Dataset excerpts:
──────────
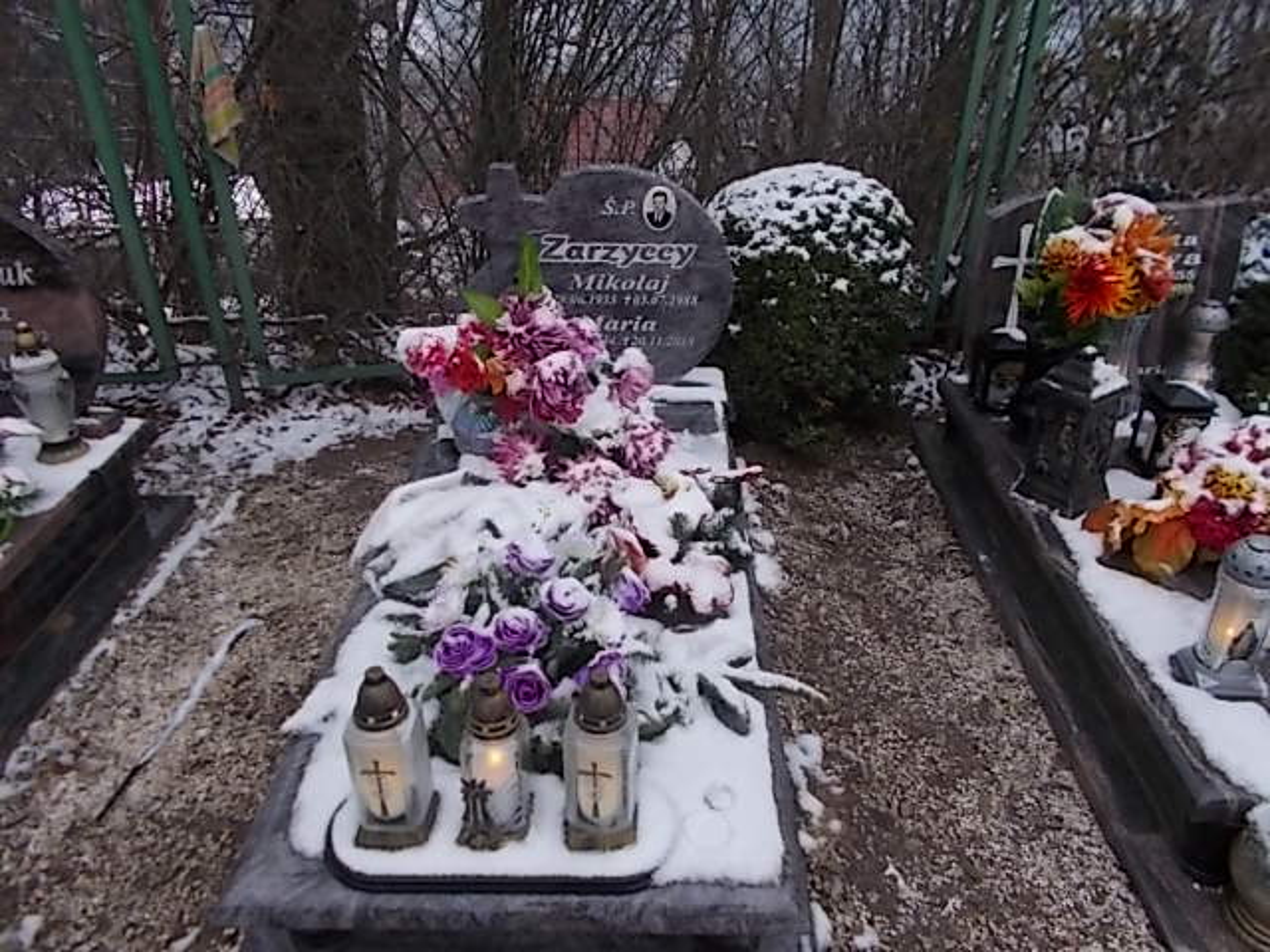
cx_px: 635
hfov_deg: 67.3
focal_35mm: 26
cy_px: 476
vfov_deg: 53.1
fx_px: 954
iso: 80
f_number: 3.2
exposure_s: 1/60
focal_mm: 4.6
──────────
> [Exercise brief]:
Transcribe every record above exactly as written, leaving out any pictures.

> [Result]:
cx_px: 635
hfov_deg: 67.3
focal_35mm: 26
cy_px: 476
vfov_deg: 53.1
fx_px: 954
iso: 80
f_number: 3.2
exposure_s: 1/60
focal_mm: 4.6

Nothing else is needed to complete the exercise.